**PAGE TEXT:**
········
# Aluminum rims, worth it?



## DJBecker (Nov 3, 2010)

This isn't really EV specific...

Reducing unsprung weight can increase efficiency as less energy is dissipated on rough roads. You can get an idea of how much energy is involved by measuring the temperature of the shock absorbers, which turn 50-90% of the bouncing energy into heat. On rough roads shock absorbers can get quite hot, but they remain cool on a typical highways.

My guess is that saving a few pounds on each wheel will improve handling and performance, but the range improvement will be barely noticeable.

Low rolling resistance tires are well known to be a big plus in efficiency, but have a reputation for poor traction, noise and unpredictable wet and cold weather performance. Most of those drawbacks can be greatly reduced by giving up just a little bit of the reduction in rolling effort.


----------



## DavidDymaxion (Dec 1, 2008)

If you do lots of crusing at steady speed, not much difference. If you do lots of stop-and-go driving it'll help more. Because it both translates and rotates the weight, a pound off a wheel is like 1.5 to 2 pounds less weight for acceleration. Caution: Many aftermarket wheels are actually heavier than the stock wheels, so don't just assume all aftermarket wheels are going to be lighter.
········
**Structured pose outputs:**

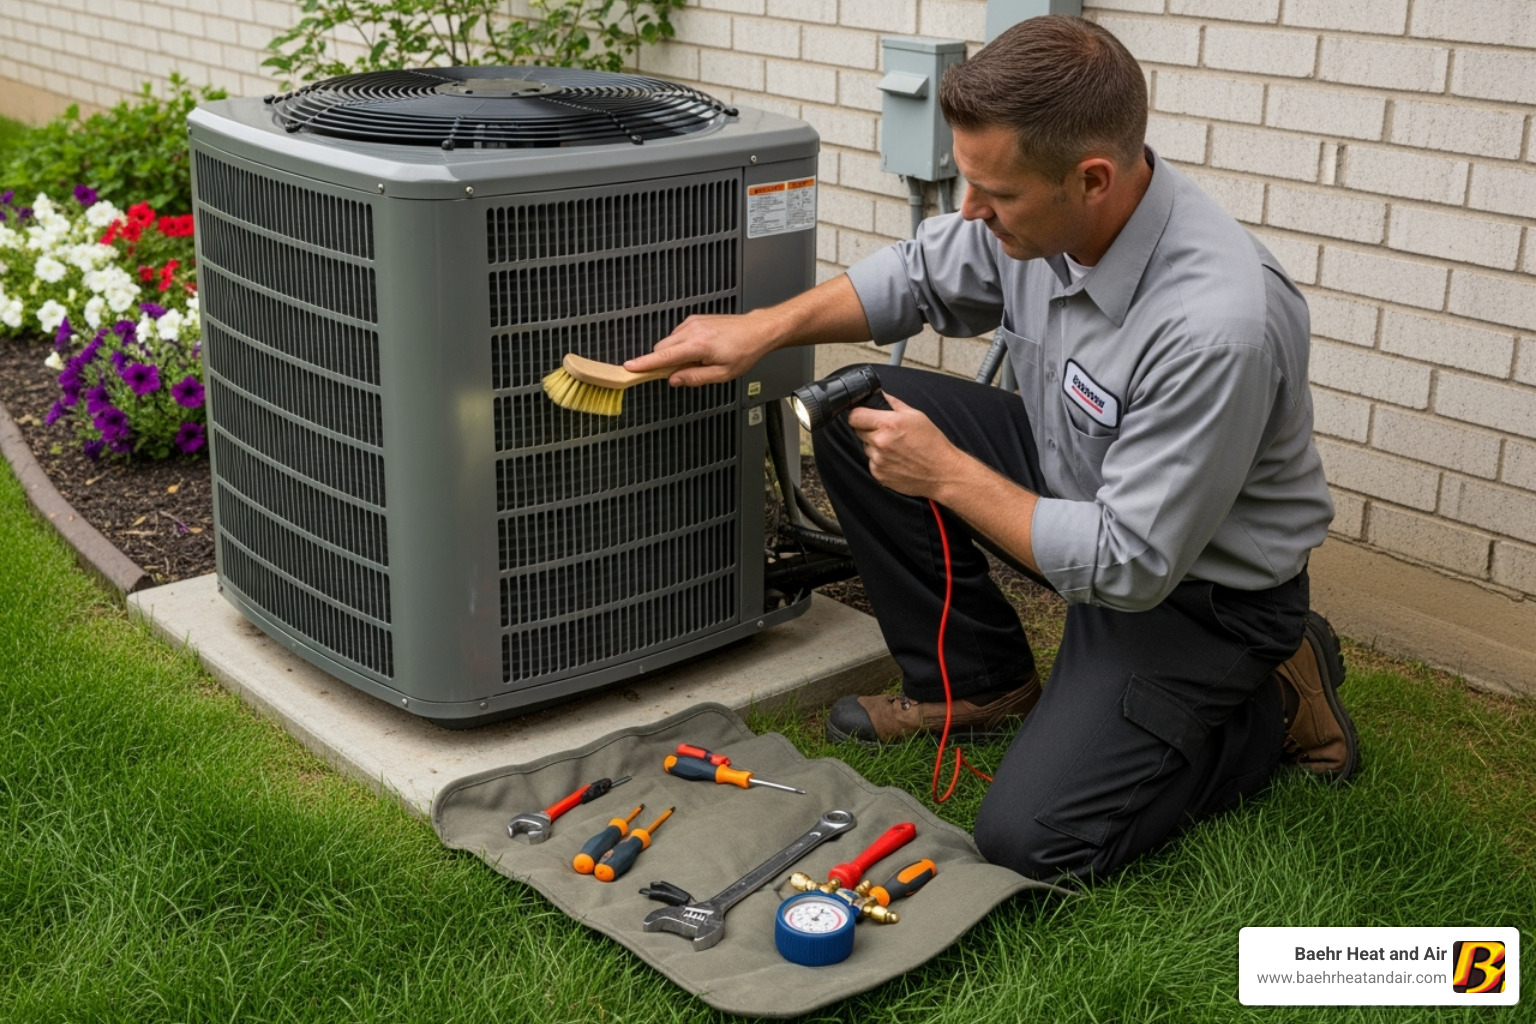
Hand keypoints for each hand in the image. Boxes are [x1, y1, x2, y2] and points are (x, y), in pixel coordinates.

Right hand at [623, 309, 783, 386]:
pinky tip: (700, 351)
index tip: (629, 367)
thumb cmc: (744, 352)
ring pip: (669, 342)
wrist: (757, 330)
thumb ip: (695, 378)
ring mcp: (692, 322)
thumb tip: (674, 380)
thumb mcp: (722, 374)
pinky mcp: (694, 319)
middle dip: (663, 363)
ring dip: (674, 354)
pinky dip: (681, 346)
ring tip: (699, 360)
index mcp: (698, 345)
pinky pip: (677, 336)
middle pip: (661, 349)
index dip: (644, 364)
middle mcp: (692, 330)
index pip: (664, 357)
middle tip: (682, 373)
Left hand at [846, 392, 961, 499]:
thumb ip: (893, 403)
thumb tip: (880, 395)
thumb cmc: (932, 444)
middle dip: (869, 429)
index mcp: (888, 424)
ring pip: (866, 447)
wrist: (942, 472)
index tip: (864, 415)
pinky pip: (872, 462)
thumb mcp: (916, 416)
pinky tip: (897, 459)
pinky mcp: (879, 474)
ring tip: (896, 447)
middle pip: (858, 431)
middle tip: (888, 431)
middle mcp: (880, 443)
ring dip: (875, 445)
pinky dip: (880, 460)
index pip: (854, 416)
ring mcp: (878, 460)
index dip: (859, 414)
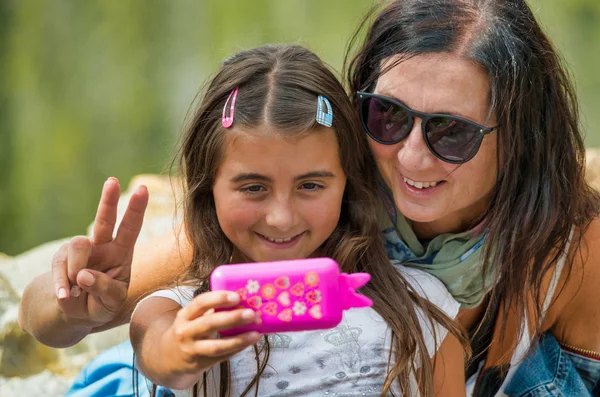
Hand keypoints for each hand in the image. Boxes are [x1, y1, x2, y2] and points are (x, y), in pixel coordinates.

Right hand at [51, 177, 148, 326]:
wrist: (78, 312)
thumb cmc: (103, 303)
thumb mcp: (112, 302)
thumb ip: (104, 289)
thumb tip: (84, 275)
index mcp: (122, 252)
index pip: (131, 228)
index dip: (137, 209)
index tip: (143, 189)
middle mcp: (103, 246)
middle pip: (105, 220)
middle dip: (108, 200)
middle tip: (113, 181)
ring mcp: (81, 250)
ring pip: (78, 245)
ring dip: (77, 270)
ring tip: (79, 291)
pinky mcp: (61, 258)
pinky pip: (60, 266)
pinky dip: (62, 285)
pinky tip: (66, 296)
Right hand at [165, 291, 261, 376]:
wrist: (167, 358)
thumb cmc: (187, 330)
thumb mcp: (191, 317)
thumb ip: (210, 309)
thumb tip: (241, 301)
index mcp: (184, 315)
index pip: (200, 303)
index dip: (219, 298)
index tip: (237, 296)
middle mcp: (185, 332)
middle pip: (209, 324)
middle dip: (232, 318)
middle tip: (251, 313)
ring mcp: (192, 350)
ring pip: (217, 346)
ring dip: (239, 339)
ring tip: (255, 333)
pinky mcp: (200, 364)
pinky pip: (222, 357)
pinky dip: (237, 349)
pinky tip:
········
**QUESTIONS ON THE MATERIAL:**
1. Write out the part of the aluminum rims thread from "This isn't really" up to and including "a typical highways.".
2. Translate this sentence from the aluminum rims thread into Spanish: "My guess is that saving a few pounds on each wheel will improve handling and performance, but the range improvement will be barely noticeable."

**RESULTS OF THE EXERCISE:**
1.
This isn't really EV specific...

Reducing unsprung weight can increase efficiency as less energy is dissipated on rough roads. You can get an idea of how much energy is involved by measuring the temperature of the shock absorbers, which turn 50-90% of the bouncing energy into heat. On rough roads shock absorbers can get quite hot, but they remain cool on a typical highways.

2. Supongo que ahorrar unas cuantas libras en cada rueda mejorará el manejo y el rendimiento, pero la mejora en la autonomía apenas se notará.